◆ **EXTRACT**
The plan is to eventually settle
on a flexible master station architecture
using Open protocols to communicate
to RTUs from a choice of vendors.
2.3.2 OPEN-ISH
In the push to achieve Open standards
many SCADA users have found that
it isn’t as easy as once
thought. There is the problem
of incorporating the Proprietary
standards of the legacy system.
The Open standards have varying
degrees of acceptance and success.
In communications between Master
and RTU there is a war between
DNP3 and IEC standards. Sometimes
a big new standard which is touted
as the solution to everything
(UCA2) dies of its own mass. Another
fly in the ointment is the propensity
for protocols to allow customizing
– such as private dtat files.
As soon as a vendor uses these
files for his own purposes –
such as downloading parameters
to their RTUs - there goes inter-operability.
2.4 A LOOK
AT THE FUTURE
There are a number of technological
and commercial drivers at work
which muddy the waters as to a
future system. There are several
things that will happen which
are safe to predict – the
dominance of IP based communications,
legacy system content, and greater
connection with other processes
and systems.
2.4.1 COMMUNCATION
PROTOCOLS
Systems will still have to cope
with a variety of communications
protocols from the legacy protocols
of yesterday, (C2025, HDLC, PDOS)
to the competing protocols of
today (DNP3, IEC870 etc), with
attempts to standardise in the
future. There seems to be a conflict
in the complexity of protocols,
making them difficult to use,and
the need for complexity to perform
the function required. This may
never be resolved.

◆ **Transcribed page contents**
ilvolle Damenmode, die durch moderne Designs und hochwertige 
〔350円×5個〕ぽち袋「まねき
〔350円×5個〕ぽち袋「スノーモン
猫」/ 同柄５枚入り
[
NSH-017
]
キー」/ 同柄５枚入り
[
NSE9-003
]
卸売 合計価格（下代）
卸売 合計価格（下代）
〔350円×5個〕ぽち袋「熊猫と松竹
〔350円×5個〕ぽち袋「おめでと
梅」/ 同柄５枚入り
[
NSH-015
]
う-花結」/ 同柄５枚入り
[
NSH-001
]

...

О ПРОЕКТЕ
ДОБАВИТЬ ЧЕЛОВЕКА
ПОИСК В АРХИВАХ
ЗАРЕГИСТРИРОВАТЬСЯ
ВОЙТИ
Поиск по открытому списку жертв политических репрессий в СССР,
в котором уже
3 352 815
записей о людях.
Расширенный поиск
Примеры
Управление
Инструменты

◆ **COMPLETE THE FOLLOWING**
**A)** According to the SCADA excerpt, which two kinds of standards are at war in communications between Master and RTU?
**B)** Reproduce the SCADA excerpt from "The Open standards" to "private dtat files.".

◆ **REPLIES**
**A)** DNP3 and IEC standards.

**B)**
The Open standards have varying
degrees of acceptance and success.
In communications between Master
and RTU there is a war between
DNP3 and IEC standards. Sometimes
a big new standard which is touted
as the solution to everything
(UCA2) dies of its own mass. Another
fly in the ointment is the propensity
for protocols to allow customizing
– such as private dtat files.